BEGIN EXERCISE DATA

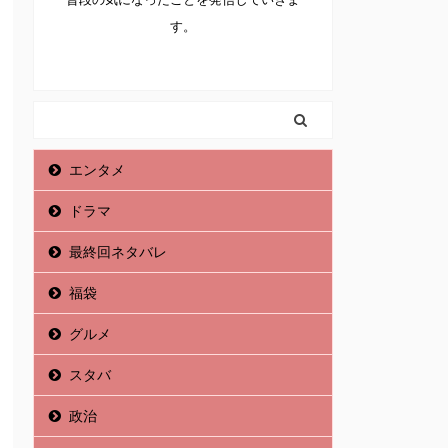
す。
エンタメ
ドラマ
最終回ネタバレ
福袋
グルメ
スタバ
政治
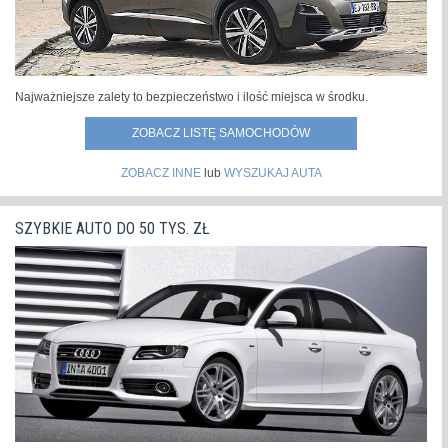
Najważniejsze zalety to bezpieczeństwo i ilość miejsca w środku.
ZOBACZ LISTĘ SAMOCHODÓW
ZOBACZ INNE
lub
WYSZUKAJ AUTA
SZYBKIE AUTO DO 50 TYS. ZŁ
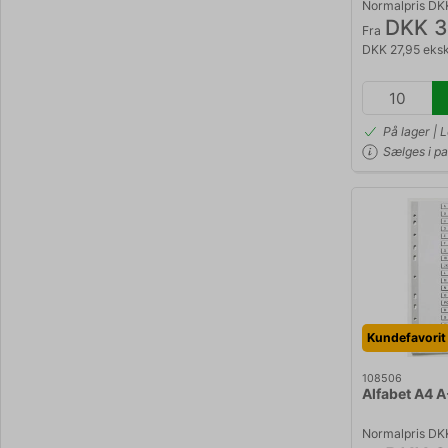
Normalpris DK
DKK 3
Fra
DKK 27,95 eks
På lager | 
Sælges i p
Kundefavorit
108506
Alfabet A4 A
Normalpris DK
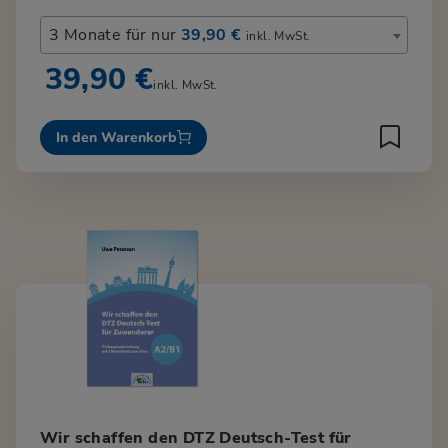
3 Monate für nur
39,90 €
inkl. MwSt.
39,90 €
inkl. MwSt.
In den Warenkorb
Wir schaffen den DTZ Deutsch-Test für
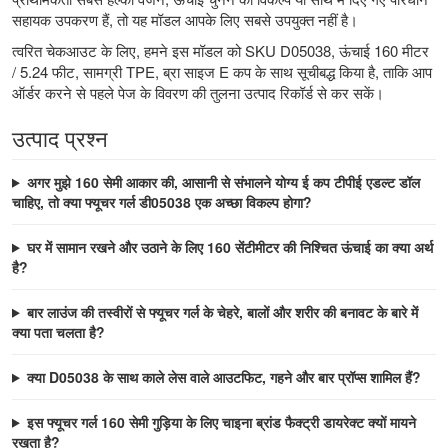
सहायक उपकरण हैं, तो यह मॉडल आपके लिए सबसे उपयुक्त नहीं है।
त्वरित चेकआउट के लिए, हमने इस मॉडल को SKU D05038, ऊंचाई 160 मीटर
/ 5.24 फीट, सामग्री TPE, ब्रा साइज E कप के साथ सूचीबद्ध किया है, ताकि आप
ऑर्डर करने से पहले पेज के विवरण की तुलना उत्पाद रिकॉर्ड से कर सकें।
उत्पाद प्रश्न
अगर मुझे 160 सेमी आकार की, आसानी से संभालने योग्य ई कप टीपीई एडल्ट डॉल
चाहिए, तो क्या फ्यूचर गर्ल डी05038 एक अच्छा विकल्प होगा?
घर में सामान रखने और उठाने के लिए 160 सेंटीमीटर की निश्चित ऊंचाई का क्या अर्थ
है?
बार लाउंज की तस्वीरों से फ्यूचर गर्ल के चेहरे, बालों और शरीर की बनावट के बारे में
क्या पता चलता है?
क्या D05038 के साथ काले लेस वाले आउटफिट, गहने और बार प्रॉप्स शामिल हैं?
इस फ्यूचर गर्ल 160 सेमी गुड़िया के लिए चाइना ब्रांड फैक्ट्री डायरेक्ट क्यों मायने
रखता है?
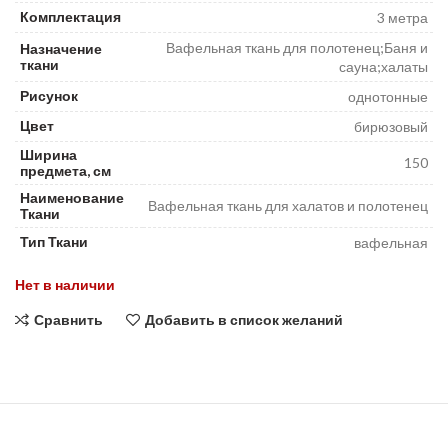
Комплектация
3 метра
Вафельная ткань для полотенец;Баня и
Назначение
ткани
сауна;халаты
Рисунок
однотонные
Цвет
бирюзовый
Ширина
150
предмета, см
Наименование
Вафельная ткань для халатов и полотенец
Ткани
Тип Ткани
вафельная
Нет в наличии
Сравнить
Добавить в список желаний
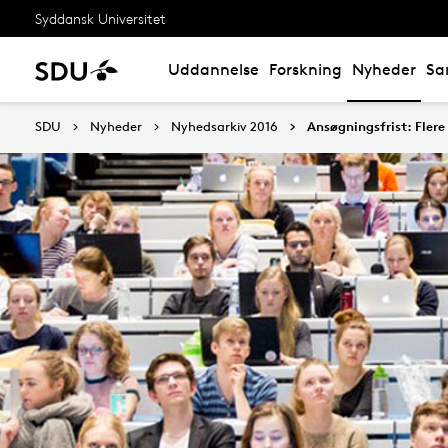
Syddansk Universitet
Uddannelse
Forskning
Nyheder
Sa
SDU
Nyheder
Nyhedsarkiv 2016
Ansøgningsfrist: Fler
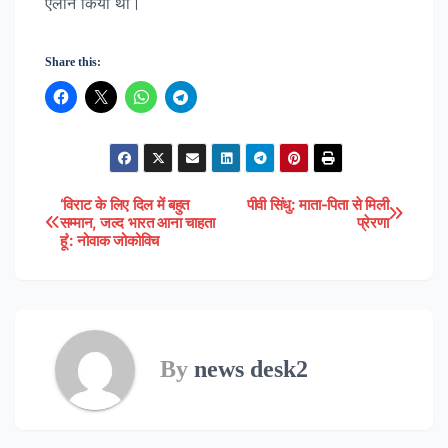
ऐलान किया था।
Share this:
‘विराट के लिए दिल में बहुत
पीवी सिंधु: माता-पिता से मिली
Post
सम्मान, जल्द भारत आना चाहता
प्रेरणा
हूं’: नोवाक जोकोविच
navigation
By
news desk2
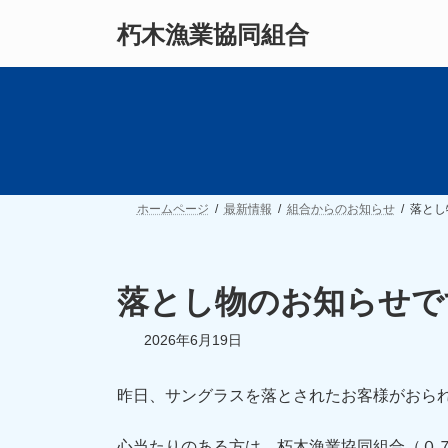
コ
ナ
朽木漁業協同組合
ン
ビ
テ
ゲ
ン
ー
ツ
シ
へ
ョ
ス
ン
キ
に
ッ
移
プ
動
ホームページ
最新情報
組合からのお知らせ
落とし
落とし物のお知らせで
2026年6月19日
昨日、サングラスを落とされたお客様がおら
心当たりのある方は、朽木漁業協同組合（０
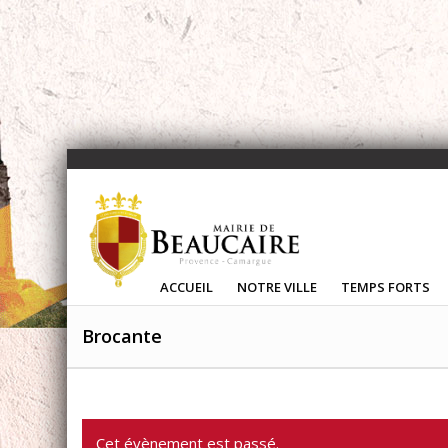
ACCUEIL
NOTRE VILLE
TEMPS FORTS
Brocante
Cet évènement est passé.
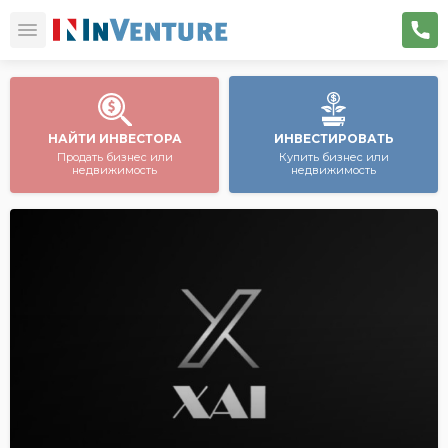
НАЙТИ ИНВЕСТОРА
ИНВЕСТИРОВАТЬ
Продать бизнес или
Купить бизнес или
недвижимость
недвижимость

END EXERCISE DATA

Reproduce every line of text from the entries above verbatim, in order, omitting all picture references.

す。
エンタメ
ドラマ
最終回ネタバレ
福袋
グルメ
スタバ
政治
Najważniejsze zalety to bezpieczeństwo i ilość miejsca w środku.
ZOBACZ LISTĘ SAMOCHODÓW
ZOBACZ INNE
lub
WYSZUKAJ AUTA
SZYBKIE AUTO DO 50 TYS. ZŁ
Normalpris DK
DKK 3
Fra
DKK 27,95 eks
På lager | 
Sælges i p
Kundefavorit
108506
Alfabet A4 A
Normalpris DK
3 Monate für nur
39,90 €
inkl. MwSt.
39,90 €
inkl. MwSt.
In den Warenkorb
Wir schaffen den DTZ Deutsch-Test für
सहायक उपकरण हैं, तो यह मॉडल आपके लिए सबसे उपयुक्त नहीं है।
त्वरित चेकआउट के लिए, हमने इस मॉडल को SKU D05038, ऊंचाई 160 मीटर
/ 5.24 फीट, सामग्री TPE, ब्रा साइज E कप के साथ सूचीबद्ध किया है, ताकि आप
ऑर्डर करने से पहले पेज के विवरण की तुलना उत्पाद रिकॉर्ड से कर सकें।
उत्पाद प्रश्न
अगर मुझे 160 सेमी आकार की, आसानी से संभालने योग्य ई कप टीपीई एडल्ट डॉल
चाहिए, तो क्या फ्यूचर गर्ल डी05038 एक अच्छा विकल्प होगा?
घर में सामान रखने और उठाने के लिए 160 सेंटीमीटर की निश्चित ऊंचाई का क्या अर्थ
है?
बार लाउंज की तस्वीरों से फ्यूचर गर्ल के चेहरे, बालों और शरीर की बनावट के बारे में
क्या पता चलता है?
क्या D05038 के साथ काले लेस वाले आउटफिट, गहने और बार प्रॉप्स शामिल हैं?
इस फ्यूचर गर्ल 160 सेमी गुड़िया के लिए चाइना ब्रांड फैक्ट्री डायरेक्ट क्यों मायने
रखता है?
Комплектация
3 метра
Вафельная ткань для полотенец;Баня и
Назначение
ткани
сауна;халаты
Рисунок
однотонные
Цвет
бирюзовый
Ширина
150
предмета, см
Наименование
Вафельная ткань для халатов и полотенец
Ткани
Тип Ткани
вафельная
Нет в наличии
Сравнить
Добавить в список желаний
Syddansk Universitet
Uddannelse
Forskning
Nyheder
Sa
SDU
Nyheder
Nyhedsarkiv 2016
Ansøgningsfrist: Fler
ऐलान किया था।
Share this:
‘विराट के लिए दिल में बहुत
पीवी सिंधु: माता-पिता से मिली
Post
सम्मान, जल्द भारत आना चाहता
प्रेरणा
हूं’: नोवाक जोकोविच
navigation
By
news desk2
コ
ナ
朽木漁業協同組合
ン
ビ
テ
ゲ
ン
ー
ツ
シ
へ
ョ
ス
ン
キ
に
ッ
移
プ
動
ホームページ
最新情報
組合からのお知らせ
落とし
落とし物のお知らせで
2026年6月19日
昨日、サングラスを落とされたお客様がおら
心当たりのある方は、朽木漁業協同組合（０
ACCUEIL
NOTRE VILLE
TEMPS FORTS
Brocante
Cet évènement est passé.
НАЙТИ ИНВЕСТОРА
ИНВЕСТИРОВАТЬ
Продать бизнес или
Купить бизнес или
недвижимость
недвижимость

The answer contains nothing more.